However, it wasn’t until 1973, at a dinner with Senator Russell Long, that his idea gained traction. At the time, the Senator was Chairman of the Senate Finance Committee to develop ways of addressing the economic inequality that plagued the nation. With a mandate from the Joint Economic Committee, Long and Kelso studied a variety of ways to expand capital ownership among U.S. citizens, which they felt was the key to mitigating the inequality that everyone agreed existed (Rosen & Case, 2022).
Finally, with industrial capital as their target, in 1974, they introduced the Employee Stock Ownership Plan (ESOP) as part of the landmark Employee Retirement Security Act (ERISA). It was introduced as a low-risk means of addressing the inequality problem. That is, the ESOP became the sole vehicle to provide workers with the opportunity to own stock in their companies that did not depend on their savings, nor was it based on their ability to purchase shares, as with a broker (Freeman et al., 2013).
Drucker’s Principles and the ESOP Model
So how does the ESOP embody the principles of Peter Drucker? We have seen that as a social ecologist, Drucker’s passion for people, community, and society led to the development of principles and practices for responsibly managing the organizations of society. Drucker (1993a) stated: “…all institutions, including business, will have to hold themselves accountable for the ‘quality of life’ and will have to make fulfillment of basic social values, beliefs, and purposes a major objective of their continuing normal activities.” He further argued: “This will apply increasingly to fulfillment of the individual. It is the organization which is today our most visible social environment…The ‘community’ is increasingly in the organization, and especially in the one in which the individual finds his livelihood and through which he gains access to function, achievement, and social status” (p. 145).

+ + + + + + +

**ACTIONS TO TAKE:**
1 > Answer these questions from the ESOP excerpt:
(a) In what year did the dinner with Senator Russell Long take place?
(b) As part of which act was the ESOP introduced in 1974?
(c) In the Drucker quotation, where does the "community" increasingly lie?
2 > Please rewrite the paragraph of the ESOP excerpt that begins "Finally, with industrial capital" as a short bulleted list that keeps its main facts.
3 > Continue the ESOP excerpt after its final sentence.

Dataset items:
+ + + + + + +

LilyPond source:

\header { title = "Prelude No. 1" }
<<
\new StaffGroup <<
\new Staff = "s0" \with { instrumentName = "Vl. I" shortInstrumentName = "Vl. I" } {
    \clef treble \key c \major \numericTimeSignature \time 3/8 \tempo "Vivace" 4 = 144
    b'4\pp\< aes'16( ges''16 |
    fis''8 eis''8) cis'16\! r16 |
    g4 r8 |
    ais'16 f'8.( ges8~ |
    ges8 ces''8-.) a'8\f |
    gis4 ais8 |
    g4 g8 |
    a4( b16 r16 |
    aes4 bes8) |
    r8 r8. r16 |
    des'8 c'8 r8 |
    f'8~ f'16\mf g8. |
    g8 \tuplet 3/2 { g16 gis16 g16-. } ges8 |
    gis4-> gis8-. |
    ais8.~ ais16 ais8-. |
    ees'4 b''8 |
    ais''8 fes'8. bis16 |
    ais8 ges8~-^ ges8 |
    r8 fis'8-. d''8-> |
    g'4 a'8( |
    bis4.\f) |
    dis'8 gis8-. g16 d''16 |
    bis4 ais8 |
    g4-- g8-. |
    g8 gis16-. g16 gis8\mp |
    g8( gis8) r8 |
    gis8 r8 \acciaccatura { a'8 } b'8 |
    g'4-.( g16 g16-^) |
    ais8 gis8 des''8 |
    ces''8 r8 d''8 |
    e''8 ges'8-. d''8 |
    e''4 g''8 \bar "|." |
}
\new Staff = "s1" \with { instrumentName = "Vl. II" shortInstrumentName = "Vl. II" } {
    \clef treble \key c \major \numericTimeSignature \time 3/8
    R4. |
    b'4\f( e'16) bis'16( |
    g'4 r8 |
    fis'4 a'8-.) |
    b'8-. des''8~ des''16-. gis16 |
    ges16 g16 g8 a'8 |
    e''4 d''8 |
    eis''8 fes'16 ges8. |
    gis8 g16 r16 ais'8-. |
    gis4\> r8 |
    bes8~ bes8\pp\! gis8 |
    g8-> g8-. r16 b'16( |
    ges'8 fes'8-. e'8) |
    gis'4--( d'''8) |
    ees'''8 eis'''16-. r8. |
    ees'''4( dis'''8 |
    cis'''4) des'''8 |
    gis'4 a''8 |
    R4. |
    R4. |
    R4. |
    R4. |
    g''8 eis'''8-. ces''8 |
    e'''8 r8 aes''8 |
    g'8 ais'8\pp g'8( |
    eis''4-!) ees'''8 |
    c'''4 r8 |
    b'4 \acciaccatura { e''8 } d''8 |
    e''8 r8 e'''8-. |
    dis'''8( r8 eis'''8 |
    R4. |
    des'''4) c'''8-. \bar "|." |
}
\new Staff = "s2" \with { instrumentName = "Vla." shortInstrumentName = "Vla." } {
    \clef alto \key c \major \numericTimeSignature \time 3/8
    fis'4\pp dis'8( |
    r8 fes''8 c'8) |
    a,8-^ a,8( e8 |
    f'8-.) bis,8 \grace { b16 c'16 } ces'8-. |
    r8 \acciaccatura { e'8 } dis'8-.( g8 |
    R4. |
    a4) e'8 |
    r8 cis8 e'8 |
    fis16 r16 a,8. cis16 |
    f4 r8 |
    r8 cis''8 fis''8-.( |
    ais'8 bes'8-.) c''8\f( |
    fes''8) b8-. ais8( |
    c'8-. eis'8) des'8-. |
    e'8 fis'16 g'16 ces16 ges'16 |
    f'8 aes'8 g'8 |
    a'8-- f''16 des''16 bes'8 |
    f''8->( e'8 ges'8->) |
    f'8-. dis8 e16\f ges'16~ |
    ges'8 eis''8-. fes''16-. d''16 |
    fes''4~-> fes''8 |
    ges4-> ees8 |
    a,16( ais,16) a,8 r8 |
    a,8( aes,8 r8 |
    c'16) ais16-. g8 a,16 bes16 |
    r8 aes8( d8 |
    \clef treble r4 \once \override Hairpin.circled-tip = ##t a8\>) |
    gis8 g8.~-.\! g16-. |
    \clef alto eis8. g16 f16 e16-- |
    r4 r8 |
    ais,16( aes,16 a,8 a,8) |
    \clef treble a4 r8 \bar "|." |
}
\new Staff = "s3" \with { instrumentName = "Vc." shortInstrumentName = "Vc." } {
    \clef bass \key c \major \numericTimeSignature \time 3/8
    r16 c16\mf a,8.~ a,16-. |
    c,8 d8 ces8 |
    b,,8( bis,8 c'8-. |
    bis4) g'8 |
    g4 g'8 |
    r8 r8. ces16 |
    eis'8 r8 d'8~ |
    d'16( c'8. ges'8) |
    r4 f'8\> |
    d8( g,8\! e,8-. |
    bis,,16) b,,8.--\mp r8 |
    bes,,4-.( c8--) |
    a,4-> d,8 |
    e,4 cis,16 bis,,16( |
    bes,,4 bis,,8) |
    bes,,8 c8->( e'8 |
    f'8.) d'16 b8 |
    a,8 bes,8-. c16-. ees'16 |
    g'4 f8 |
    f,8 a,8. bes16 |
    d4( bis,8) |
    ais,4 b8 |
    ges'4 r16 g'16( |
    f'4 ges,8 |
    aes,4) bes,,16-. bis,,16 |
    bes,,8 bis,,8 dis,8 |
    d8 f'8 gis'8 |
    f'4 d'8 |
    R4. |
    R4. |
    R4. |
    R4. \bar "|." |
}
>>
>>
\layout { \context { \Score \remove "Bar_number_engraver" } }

+ + + + + + +

**EXERCISE ANSWERS:**
1 >
(a) 1973
(b) The Employee Retirement Security Act (ERISA)
(c) In the organization, especially the one where the individual earns a livelihood

2 >
- In 1974, targeting industrial capital, they introduced the Employee Stock Ownership Plan (ESOP) within the Employee Retirement Security Act (ERISA).
- It was presented as a low-risk way to address inequality.
- It became the only vehicle that let workers own stock in their companies without relying on their savings or on their ability to buy shares through a broker.

3 >
Addressing what Kelso felt was a growing inequality gap in the present capitalist system, his ESOP model specifically targets the average worker in the community of organizations, whose livelihood depends on such organizations, and without whose commitment those organizations could not exist, and it raises their status and function with the opportunity to share in the capital they create, an opportunity that might not otherwise be possible through wages and income alone. This writer maintains that Kelso’s ESOP, in many ways, was a significant improvement of the individual worker’s quality of life and the “glue” that helped cement the organizational community to which they, through capital ownership, were able to gain or at least increase their access to the function, achievement, and social status spoken of by Drucker. As a former employee-owner, this writer can attest that status change substantially alters one’s perspective for the better with regard to the organization, the work environment, and those with whom one works.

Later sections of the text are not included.